One of the largest aircraft of the Second World War, the Messerschmitt Me 323 Gigant was a development of the Me 321 glider. Six Gnome-Rhône 14N engines were fitted, giving the Gigant a maximum speed of 177 mph (285 km/h). The French engines were selected as it was felt that using German engines would place an additional burden on the already strained German aircraft engine industry. Note the support structure aft of the landing gear.
For a short time Messerschmitt toyed with the idea of fitting only four Gnome-Rhône engines, resulting in the Me 323C. While in this configuration the Me 323C still had to be towed when loaded, but it could return under its own power when empty. This design was only marginally superior to the standard Me 321 glider and was soon superseded by the Me 323D with six engines.
The Me 323D was a full-fledged transport. Early versions were fitted with two bladed propellers, but most were completed with three bladed Chauvière variable pitch units as seen here. This is a fine color photograph of DT+IT “Himmelslaus” taken at Lvov on 15FEB43.
Another color view of “Himmelslaus” undergoing repairs at Lvov after a hard landing. The port side landing gear covers have been removed revealing the red primer underneath. Note the extent of the yellow identification panel under the wing.
The Gigant towers over crewmen on the ground. Wingspan was 181 feet (55.2 meters). When unloaded the aircraft was a tail-sitter, the front wheels would lift off the ground.
It was common to see Me 323s propped up with the tail skid resting on a fuel barrel, but even with this prop the front wheels were in the air. The exhaust staining under the wing is extensive.
With all six engines turning, the Gigant is towed into position. Initially the crew was five – pilot, co-pilot, radio operator, and two flight engineers. As the design progressed dedicated gunners were added. (Bundesarchiv photo)
In an effort to increase defensive firepower the Me 323E-1 version introduced two EDL 151/20 turrets to the upper wing. These were manned by the two flight engineers, whose normal crew position was in the wings between the two inner engines. (Bundesarchiv photo)
A useful view of the cockpit. The roof of the cockpit could be elevated, which would give a clear view of the interior on a model. (Bundesarchiv photo)
A fine view of a Gigant coming in for a landing, with several others parked in the background. (Bundesarchiv photo)
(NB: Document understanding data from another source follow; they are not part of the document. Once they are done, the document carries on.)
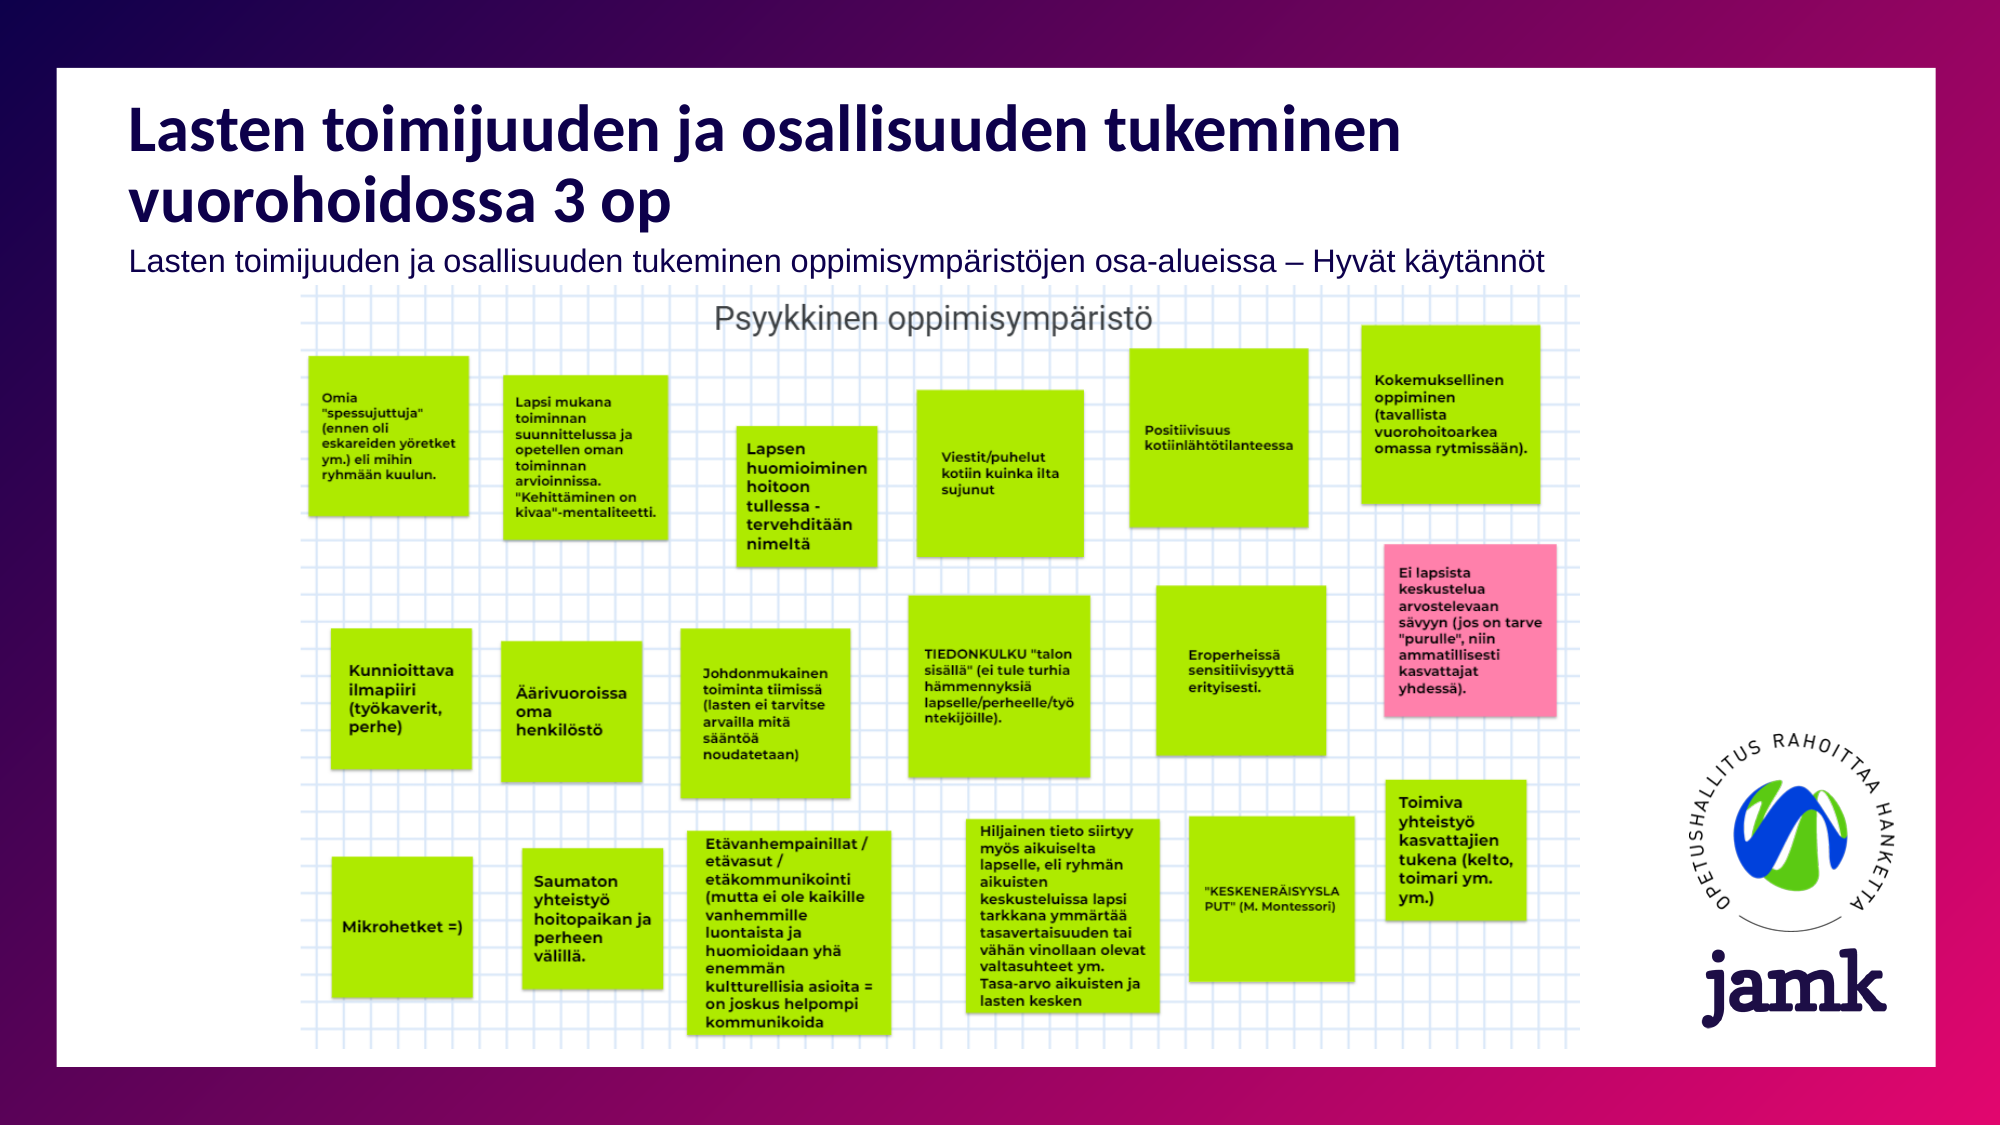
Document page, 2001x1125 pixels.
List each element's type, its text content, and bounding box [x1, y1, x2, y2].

title Lasten toimijuuden ja osallisuuden tukeminen vuorohoidossa 3 op [114, 86, 1839, 163]
picture [1689, 934, 1899, 1039]
picture [300, 285, 1580, 1049]
subtitle Lasten toimijuuden ja osallisuuden tukeminen oppimisympäristöjen osa-alueissa – Hyvät käytännöt [114, 232, 1839, 310]
picture [1689, 733, 1895, 932]
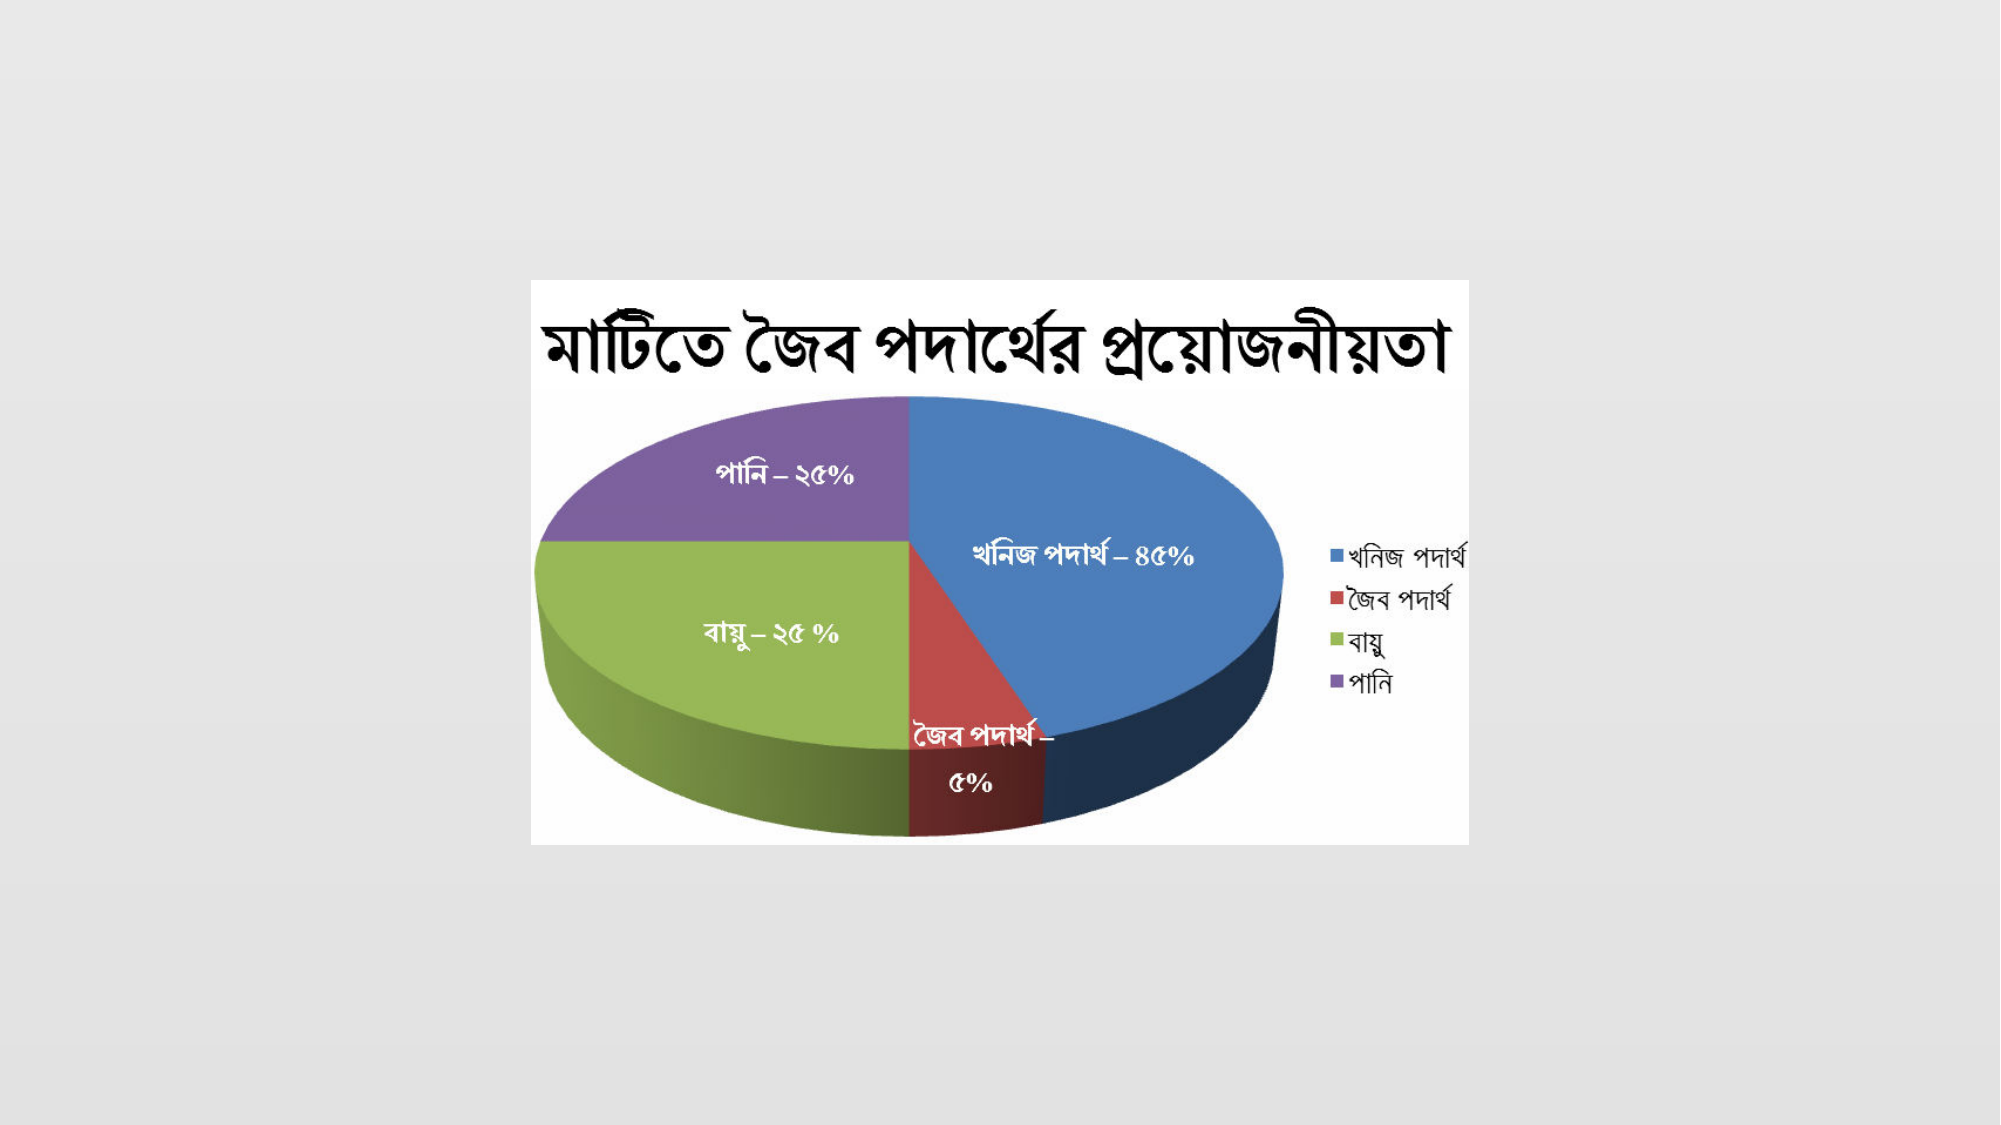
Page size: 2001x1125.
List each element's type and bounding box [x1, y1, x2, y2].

A Gigant under fire from an RAF B-26 Marauder off Cap Corse, September 1943. Even when flying in escorted formations, the huge Me 323 proved extremely vulnerable to interception.
In an effort to provide an escort capability, the Me323E-2 Waffenträger (weapons carrier) was developed. These aircraft had the nose doors sealed and were therefore incapable of carrying cargo, but they were fitted with eleven MG 151/20 cannon and four MG 131 heavy machine guns. Five of the 20 mm were carried in turrets, four over the wings and one in the nose, seen here. It was long believed that only a single aircraft was converted, but records indicate that several were actually completed. The Waffenträger was protected by 1.3 tons of armor and carried a crew of twenty-one.